=== Exercise goal ===
Your response should be every line from the entries that includes the string "unremarkable".

Saved data entries
#####

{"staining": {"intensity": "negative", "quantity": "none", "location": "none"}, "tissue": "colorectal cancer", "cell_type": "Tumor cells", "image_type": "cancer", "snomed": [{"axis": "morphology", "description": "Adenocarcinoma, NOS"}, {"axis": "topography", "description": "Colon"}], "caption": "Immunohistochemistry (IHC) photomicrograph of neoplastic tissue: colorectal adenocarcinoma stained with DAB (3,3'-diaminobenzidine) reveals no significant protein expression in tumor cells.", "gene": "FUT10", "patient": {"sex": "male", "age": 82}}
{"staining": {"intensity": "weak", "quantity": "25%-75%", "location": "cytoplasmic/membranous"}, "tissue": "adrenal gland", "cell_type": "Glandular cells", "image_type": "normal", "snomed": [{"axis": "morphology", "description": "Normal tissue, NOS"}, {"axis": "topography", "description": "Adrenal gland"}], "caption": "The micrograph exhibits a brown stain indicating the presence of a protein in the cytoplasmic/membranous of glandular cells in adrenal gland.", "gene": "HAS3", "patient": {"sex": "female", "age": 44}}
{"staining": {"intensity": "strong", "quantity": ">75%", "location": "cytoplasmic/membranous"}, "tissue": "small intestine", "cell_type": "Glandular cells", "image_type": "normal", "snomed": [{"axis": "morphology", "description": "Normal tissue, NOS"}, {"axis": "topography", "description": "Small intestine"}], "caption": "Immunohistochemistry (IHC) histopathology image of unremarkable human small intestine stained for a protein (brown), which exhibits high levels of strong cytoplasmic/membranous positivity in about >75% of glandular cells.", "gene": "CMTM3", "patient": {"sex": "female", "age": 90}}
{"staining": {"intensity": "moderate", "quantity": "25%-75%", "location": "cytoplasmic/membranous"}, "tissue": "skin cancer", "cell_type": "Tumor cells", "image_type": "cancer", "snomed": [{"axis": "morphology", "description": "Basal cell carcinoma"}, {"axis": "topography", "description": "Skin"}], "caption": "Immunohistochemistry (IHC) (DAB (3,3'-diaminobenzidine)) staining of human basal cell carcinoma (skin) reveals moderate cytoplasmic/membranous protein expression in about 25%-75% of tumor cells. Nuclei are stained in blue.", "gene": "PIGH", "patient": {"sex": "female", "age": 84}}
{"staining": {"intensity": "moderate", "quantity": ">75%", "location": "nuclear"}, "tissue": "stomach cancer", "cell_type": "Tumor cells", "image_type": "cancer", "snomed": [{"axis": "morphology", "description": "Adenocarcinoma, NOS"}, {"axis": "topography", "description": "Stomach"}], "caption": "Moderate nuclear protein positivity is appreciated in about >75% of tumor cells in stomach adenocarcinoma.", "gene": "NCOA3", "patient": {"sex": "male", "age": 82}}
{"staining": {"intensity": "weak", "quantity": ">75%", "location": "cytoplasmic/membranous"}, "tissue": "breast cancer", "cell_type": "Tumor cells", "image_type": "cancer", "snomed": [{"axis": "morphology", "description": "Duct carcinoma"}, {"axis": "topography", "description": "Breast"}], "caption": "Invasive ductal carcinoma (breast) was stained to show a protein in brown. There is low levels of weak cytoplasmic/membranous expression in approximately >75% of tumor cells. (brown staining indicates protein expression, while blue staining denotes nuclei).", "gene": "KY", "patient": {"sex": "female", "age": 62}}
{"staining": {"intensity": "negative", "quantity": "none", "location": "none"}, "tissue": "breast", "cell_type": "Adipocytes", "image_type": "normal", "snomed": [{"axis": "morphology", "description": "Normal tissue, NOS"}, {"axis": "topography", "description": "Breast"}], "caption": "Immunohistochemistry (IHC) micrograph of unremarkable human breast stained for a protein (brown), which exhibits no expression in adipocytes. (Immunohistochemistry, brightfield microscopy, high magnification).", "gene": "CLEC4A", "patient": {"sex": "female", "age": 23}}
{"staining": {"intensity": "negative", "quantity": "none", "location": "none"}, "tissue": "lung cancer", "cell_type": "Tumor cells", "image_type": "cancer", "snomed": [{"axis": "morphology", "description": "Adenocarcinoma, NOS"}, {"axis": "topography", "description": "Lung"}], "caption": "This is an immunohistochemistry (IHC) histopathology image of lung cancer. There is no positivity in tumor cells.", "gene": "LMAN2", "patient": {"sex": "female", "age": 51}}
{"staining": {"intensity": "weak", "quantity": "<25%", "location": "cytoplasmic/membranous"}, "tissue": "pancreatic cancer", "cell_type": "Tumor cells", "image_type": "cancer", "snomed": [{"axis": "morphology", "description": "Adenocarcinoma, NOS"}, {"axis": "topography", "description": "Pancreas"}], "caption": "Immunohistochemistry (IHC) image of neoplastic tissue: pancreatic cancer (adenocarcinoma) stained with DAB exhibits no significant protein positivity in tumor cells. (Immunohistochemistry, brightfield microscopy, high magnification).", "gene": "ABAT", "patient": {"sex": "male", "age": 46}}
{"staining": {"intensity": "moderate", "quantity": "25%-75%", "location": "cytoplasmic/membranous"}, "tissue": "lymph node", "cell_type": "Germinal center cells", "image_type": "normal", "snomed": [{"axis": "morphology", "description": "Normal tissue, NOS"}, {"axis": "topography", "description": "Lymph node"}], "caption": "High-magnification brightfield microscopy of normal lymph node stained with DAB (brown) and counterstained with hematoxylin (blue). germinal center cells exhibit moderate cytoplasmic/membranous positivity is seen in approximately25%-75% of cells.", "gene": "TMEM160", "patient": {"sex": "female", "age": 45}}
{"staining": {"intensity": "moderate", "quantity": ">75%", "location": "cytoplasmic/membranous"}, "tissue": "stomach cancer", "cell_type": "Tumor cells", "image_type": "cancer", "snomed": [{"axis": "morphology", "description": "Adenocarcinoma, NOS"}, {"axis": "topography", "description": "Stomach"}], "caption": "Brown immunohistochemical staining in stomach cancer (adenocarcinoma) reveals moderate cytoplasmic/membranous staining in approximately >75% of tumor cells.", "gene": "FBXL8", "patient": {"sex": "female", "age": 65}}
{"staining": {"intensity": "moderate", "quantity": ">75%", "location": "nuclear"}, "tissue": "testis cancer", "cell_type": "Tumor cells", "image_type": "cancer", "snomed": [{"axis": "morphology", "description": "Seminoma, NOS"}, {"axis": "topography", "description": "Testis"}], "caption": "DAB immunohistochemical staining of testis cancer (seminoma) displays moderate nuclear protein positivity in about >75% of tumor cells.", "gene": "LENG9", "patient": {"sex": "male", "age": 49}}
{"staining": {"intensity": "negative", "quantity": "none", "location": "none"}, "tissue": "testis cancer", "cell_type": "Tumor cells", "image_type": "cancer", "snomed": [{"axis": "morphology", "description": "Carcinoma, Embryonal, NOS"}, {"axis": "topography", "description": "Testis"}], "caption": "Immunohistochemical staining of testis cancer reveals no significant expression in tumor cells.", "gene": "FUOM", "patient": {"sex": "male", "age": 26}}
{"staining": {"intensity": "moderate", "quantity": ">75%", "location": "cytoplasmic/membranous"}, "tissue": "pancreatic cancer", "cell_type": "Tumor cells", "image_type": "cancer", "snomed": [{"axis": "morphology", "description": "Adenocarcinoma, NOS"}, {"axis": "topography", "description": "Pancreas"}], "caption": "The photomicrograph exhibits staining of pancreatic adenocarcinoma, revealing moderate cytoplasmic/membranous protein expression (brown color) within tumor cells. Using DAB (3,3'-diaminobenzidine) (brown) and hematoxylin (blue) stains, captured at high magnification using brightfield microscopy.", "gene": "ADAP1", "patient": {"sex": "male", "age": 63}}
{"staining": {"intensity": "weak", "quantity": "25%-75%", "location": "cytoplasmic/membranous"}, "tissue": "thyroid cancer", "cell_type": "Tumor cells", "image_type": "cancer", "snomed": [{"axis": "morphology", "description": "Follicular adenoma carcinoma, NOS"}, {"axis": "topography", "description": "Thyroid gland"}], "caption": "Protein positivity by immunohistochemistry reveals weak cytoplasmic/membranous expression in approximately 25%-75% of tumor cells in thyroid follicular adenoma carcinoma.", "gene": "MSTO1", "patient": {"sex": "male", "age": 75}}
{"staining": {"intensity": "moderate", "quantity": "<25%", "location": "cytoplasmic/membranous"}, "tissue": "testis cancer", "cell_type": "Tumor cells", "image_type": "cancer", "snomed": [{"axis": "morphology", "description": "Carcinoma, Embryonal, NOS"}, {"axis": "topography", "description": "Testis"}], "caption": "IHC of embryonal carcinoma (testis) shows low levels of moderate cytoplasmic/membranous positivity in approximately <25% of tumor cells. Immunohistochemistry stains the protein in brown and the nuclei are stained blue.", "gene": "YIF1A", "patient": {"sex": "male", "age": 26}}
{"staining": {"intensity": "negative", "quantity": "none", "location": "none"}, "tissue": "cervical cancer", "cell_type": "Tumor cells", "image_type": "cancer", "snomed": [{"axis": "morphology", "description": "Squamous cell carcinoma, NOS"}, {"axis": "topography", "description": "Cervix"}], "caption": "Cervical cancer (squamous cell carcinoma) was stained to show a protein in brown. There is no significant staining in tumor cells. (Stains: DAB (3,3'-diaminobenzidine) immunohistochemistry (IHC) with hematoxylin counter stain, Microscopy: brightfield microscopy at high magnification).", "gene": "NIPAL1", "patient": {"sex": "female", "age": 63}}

#####

=== Your solution ===
{"staining": {"intensity": "strong", "quantity": ">75%", "location": "cytoplasmic/membranous"}, "tissue": "small intestine", "cell_type": "Glandular cells", "image_type": "normal", "snomed": [{"axis": "morphology", "description": "Normal tissue, NOS"}, {"axis": "topography", "description": "Small intestine"}], "caption": "Immunohistochemistry (IHC) histopathology image of unremarkable human small intestine stained for a protein (brown), which exhibits high levels of strong cytoplasmic/membranous positivity in about >75% of glandular cells.", "gene": "CMTM3", "patient": {"sex": "female", "age": 90}}
{"staining": {"intensity": "negative", "quantity": "none", "location": "none"}, "tissue": "breast", "cell_type": "Adipocytes", "image_type": "normal", "snomed": [{"axis": "morphology", "description": "Normal tissue, NOS"}, {"axis": "topography", "description": "Breast"}], "caption": "Immunohistochemistry (IHC) micrograph of unremarkable human breast stained for a protein (brown), which exhibits no expression in adipocytes. (Immunohistochemistry, brightfield microscopy, high magnification).", "gene": "CLEC4A", "patient": {"sex": "female", "age": 23}}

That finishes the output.